CARROLL: And, Erin, those who know Nadler say because he's had this long history with Trump, who better to know how to handle his personal insults. What seems clear given the history between them, neither seems likely to be the first to back down when facing each other -- Erin.

BURNETT: All right. Jason, thank you.

And next, breaking news. The results of the Israeli election are too close to call. We'll be right back.

(COMMERCIAL BREAK)

[19:58:12] BURNETT: We have breaking news.

It is too close to call in the Israeli elections. Prime Minister Benjamin Netanyahu really in the political fight of his life. Exit polls show him neck and neck with rival Benny Gantz as Netanyahu is trying for a fifth term as prime minister and a hugely, when you talk about investigations, he could be facing if he loses, this is a huge race for him, and of course, President Trump has had a big role.

Oren Liebermann is live from Tel Aviv in the early hours of the morning there. Still too close to call.

What's the latest on the results?

OREN LIEBERMAN, CNN CORRESPONDENT: Well, Erin, Prime Minister Benjamin Netanyahu spoke a short time ago in Tel Aviv and claimed an awesome victory, a great victory. Not only his Likud party but also for the right wing. He says he has the support of the smaller right wing parties you need to form a governing coalition, and with that support, he would have the right-wing bloc even if his Likud party isn't the biggest after the elections.

And that is why he was so confident. Despite his rival, his former chief of staff, Benny Gantz, claiming his own victory just a short time earlier. Of course, we'll wait for the results to come in, and they're beginning to trickle in, but Netanyahu claiming victory to the chants and cheers of his supporters.

This despite the corruption investigations he faces. When you look at the situation of the world today, especially when it comes to Washington, D.C., this is very much a golden age for Netanyahu. President Trump making it clear to Israeli voters, the world really, it was Netanyahu he would prefer to work with.
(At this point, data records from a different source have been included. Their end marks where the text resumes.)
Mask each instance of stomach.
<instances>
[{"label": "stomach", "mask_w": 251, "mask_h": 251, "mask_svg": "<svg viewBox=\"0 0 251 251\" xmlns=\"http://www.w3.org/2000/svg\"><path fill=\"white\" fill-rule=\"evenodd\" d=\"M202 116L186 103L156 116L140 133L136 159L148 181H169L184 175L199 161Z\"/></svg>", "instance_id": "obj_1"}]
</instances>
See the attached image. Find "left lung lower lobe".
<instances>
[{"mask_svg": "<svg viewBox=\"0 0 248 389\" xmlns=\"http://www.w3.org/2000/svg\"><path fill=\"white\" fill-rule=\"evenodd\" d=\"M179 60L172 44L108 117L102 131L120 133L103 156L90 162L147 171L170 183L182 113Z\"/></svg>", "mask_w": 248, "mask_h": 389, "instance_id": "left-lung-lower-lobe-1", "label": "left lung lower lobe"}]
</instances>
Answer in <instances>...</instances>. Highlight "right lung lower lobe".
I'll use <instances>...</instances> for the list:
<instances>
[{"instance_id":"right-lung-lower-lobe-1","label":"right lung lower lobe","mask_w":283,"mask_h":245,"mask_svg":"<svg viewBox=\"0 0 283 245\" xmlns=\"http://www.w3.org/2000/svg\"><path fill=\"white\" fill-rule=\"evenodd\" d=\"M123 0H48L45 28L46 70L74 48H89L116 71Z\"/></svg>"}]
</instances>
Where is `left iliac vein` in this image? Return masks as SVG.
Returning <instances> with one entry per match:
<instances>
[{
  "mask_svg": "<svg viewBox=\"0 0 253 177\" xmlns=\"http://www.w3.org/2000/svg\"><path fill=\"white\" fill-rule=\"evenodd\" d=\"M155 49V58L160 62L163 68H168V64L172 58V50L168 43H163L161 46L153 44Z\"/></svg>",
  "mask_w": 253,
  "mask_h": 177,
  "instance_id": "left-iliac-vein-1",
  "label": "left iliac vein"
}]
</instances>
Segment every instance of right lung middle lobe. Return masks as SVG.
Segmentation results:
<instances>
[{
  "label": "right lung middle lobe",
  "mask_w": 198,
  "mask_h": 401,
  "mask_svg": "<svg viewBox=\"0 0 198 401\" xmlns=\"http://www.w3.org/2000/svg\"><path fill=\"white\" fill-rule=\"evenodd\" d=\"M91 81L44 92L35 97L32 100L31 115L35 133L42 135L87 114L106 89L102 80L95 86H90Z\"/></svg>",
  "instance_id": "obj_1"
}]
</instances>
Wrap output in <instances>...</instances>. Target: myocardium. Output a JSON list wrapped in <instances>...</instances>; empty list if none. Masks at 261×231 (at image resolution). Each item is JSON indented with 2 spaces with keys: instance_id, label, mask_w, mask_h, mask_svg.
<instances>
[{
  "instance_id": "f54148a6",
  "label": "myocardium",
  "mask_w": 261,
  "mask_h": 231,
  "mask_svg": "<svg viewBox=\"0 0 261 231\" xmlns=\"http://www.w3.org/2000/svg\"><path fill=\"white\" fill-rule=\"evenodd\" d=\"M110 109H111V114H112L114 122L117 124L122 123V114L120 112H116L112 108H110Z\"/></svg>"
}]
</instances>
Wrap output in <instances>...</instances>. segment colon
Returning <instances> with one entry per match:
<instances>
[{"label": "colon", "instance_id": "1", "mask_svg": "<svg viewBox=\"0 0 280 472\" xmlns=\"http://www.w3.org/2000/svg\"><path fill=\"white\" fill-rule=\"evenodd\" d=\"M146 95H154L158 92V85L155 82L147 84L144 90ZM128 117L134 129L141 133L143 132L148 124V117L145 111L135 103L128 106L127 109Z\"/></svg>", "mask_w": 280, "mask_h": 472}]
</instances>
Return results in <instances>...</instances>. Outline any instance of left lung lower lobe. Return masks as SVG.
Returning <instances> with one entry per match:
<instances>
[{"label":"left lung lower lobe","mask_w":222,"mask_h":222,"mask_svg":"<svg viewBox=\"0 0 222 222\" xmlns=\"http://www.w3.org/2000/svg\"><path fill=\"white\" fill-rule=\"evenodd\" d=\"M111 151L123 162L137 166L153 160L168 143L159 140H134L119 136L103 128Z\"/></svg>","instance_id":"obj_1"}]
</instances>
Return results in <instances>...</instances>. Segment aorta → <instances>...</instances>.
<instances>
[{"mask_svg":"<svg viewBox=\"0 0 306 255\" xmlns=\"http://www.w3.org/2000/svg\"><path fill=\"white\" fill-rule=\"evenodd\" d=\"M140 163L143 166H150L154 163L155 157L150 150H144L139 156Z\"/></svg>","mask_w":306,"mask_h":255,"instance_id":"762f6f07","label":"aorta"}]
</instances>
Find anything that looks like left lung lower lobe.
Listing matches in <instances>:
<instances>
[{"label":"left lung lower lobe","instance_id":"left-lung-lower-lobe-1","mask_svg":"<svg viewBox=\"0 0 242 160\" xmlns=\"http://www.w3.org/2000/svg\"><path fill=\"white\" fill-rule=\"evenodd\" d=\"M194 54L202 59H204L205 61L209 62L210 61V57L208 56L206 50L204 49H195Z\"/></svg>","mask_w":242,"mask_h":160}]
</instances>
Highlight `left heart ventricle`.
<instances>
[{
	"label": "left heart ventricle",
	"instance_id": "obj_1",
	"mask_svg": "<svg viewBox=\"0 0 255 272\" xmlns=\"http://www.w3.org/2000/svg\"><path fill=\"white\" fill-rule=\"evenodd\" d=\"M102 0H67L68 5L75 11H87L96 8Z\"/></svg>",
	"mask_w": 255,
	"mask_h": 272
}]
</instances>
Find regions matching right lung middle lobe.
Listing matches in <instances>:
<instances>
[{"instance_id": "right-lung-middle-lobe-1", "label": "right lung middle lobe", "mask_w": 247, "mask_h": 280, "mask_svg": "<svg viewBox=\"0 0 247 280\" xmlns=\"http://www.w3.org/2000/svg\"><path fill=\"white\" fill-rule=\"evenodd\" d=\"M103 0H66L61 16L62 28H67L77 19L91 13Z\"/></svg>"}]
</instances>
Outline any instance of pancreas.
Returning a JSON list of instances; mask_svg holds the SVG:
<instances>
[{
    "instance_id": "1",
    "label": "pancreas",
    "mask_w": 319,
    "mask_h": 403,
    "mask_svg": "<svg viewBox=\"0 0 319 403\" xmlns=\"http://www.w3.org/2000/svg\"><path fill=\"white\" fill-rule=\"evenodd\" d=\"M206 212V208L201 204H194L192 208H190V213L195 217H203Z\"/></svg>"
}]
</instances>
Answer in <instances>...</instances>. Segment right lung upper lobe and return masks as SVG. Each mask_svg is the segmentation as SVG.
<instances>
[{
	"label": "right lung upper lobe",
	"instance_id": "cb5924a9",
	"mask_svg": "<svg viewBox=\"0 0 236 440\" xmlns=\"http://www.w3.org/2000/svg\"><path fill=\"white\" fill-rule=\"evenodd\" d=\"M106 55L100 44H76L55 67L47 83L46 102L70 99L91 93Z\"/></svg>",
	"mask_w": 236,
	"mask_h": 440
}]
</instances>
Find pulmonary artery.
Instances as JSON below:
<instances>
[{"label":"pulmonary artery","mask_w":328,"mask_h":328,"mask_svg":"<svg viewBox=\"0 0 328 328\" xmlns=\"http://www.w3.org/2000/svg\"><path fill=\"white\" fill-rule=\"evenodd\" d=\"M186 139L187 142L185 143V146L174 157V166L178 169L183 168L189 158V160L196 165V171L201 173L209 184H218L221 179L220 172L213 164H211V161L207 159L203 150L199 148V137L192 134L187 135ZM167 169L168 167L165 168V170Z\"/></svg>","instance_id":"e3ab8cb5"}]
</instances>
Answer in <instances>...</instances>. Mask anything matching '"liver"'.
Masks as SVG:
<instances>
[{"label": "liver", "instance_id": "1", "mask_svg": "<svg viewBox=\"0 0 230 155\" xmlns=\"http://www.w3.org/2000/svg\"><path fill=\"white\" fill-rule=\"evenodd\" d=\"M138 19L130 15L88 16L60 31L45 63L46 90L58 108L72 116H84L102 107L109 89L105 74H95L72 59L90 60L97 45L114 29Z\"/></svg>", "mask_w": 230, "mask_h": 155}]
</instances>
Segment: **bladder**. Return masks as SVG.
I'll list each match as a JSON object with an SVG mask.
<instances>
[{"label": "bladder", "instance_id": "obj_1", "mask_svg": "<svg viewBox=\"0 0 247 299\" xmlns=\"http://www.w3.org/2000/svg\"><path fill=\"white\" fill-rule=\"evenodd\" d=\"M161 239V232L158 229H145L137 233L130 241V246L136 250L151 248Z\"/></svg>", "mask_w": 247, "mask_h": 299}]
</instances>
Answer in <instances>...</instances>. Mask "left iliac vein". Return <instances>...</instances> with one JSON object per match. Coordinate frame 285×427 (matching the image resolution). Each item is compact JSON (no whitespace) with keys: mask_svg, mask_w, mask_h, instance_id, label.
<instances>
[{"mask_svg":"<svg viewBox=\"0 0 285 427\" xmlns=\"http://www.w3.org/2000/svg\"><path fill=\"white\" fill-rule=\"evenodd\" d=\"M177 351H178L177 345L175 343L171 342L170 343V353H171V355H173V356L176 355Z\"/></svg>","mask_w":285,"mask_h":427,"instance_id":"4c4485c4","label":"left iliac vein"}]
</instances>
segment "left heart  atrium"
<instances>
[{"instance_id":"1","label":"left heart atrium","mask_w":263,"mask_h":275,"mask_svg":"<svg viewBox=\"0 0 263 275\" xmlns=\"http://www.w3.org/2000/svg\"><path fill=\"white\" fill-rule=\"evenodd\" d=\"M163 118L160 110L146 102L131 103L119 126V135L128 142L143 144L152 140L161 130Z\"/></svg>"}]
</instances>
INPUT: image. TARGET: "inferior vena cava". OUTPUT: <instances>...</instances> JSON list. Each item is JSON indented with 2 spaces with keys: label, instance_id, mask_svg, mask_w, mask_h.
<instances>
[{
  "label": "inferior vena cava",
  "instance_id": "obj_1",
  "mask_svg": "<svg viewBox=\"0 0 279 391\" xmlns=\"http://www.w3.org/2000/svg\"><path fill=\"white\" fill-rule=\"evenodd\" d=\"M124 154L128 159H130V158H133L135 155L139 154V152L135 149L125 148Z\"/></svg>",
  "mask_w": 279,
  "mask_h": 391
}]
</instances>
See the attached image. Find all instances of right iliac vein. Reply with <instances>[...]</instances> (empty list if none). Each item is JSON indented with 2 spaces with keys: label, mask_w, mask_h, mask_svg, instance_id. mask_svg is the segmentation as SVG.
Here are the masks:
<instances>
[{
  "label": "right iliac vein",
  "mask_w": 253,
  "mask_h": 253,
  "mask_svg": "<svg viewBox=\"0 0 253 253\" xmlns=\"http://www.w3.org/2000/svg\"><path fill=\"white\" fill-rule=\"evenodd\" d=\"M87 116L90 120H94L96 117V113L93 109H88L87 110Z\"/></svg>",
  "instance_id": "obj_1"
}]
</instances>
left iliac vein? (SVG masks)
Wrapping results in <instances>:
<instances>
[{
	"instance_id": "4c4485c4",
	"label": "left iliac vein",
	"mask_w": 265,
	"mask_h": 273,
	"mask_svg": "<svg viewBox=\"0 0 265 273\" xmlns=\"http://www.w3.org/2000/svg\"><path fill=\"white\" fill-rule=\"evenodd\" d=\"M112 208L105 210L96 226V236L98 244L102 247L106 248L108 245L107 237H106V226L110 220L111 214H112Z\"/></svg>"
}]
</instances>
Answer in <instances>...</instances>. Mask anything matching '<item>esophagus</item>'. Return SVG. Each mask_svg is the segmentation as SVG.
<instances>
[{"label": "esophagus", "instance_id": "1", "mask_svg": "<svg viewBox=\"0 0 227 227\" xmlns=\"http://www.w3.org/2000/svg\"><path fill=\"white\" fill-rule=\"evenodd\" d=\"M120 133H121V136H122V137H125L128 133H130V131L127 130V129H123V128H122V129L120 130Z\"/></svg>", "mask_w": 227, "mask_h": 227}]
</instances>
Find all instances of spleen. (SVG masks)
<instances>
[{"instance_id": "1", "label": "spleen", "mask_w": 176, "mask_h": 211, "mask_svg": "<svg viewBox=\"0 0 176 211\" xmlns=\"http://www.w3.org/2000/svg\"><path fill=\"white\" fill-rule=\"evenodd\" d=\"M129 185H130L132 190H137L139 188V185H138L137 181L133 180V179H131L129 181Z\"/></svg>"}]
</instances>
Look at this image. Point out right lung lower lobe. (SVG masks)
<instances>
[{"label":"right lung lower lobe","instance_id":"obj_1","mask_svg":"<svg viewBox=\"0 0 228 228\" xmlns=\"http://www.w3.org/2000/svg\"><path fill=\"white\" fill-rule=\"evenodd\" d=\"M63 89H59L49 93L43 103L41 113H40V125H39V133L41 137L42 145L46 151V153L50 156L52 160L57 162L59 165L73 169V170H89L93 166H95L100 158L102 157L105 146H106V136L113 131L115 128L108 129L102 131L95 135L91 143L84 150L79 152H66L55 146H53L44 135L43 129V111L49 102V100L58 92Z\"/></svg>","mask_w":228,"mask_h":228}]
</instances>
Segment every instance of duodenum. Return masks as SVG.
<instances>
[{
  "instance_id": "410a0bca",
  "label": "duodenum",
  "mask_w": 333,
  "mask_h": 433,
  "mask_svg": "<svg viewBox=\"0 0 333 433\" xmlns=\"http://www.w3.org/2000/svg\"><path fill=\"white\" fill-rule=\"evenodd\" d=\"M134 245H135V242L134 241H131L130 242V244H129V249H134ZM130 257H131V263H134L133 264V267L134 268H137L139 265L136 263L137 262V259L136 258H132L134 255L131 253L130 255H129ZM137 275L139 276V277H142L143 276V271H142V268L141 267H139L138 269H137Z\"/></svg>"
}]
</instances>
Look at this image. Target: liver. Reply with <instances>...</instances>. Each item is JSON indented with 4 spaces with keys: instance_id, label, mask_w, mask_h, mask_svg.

Gifting scores of gifts from recognition of Israeli sovereignty in the Golan Heights, to branding Iran's Revolutionary Guard Corps a terror organization.

Netanyahu seemed to take some credit for that, saying that was at his request. Netanyahu was more than happy to play up his relationship with Trump in the weeks and months of the campaign. Trump seemed happy to have him do that.

There's still a lot of results to come in, but it looks like Prime Minister Benjamin Netanyahu is claiming victory tonight. We'll have a better idea of the results in the morning.

BURNETT: All right. Obviously, the political and personal fight of his life.

Oren, thank you.

And thanks to all of you. I'll see you back here tonight at 10:00 for the town hall with Kirsten Gillibrand. Don't miss that.

In the meantime, "AC 360" starts right now.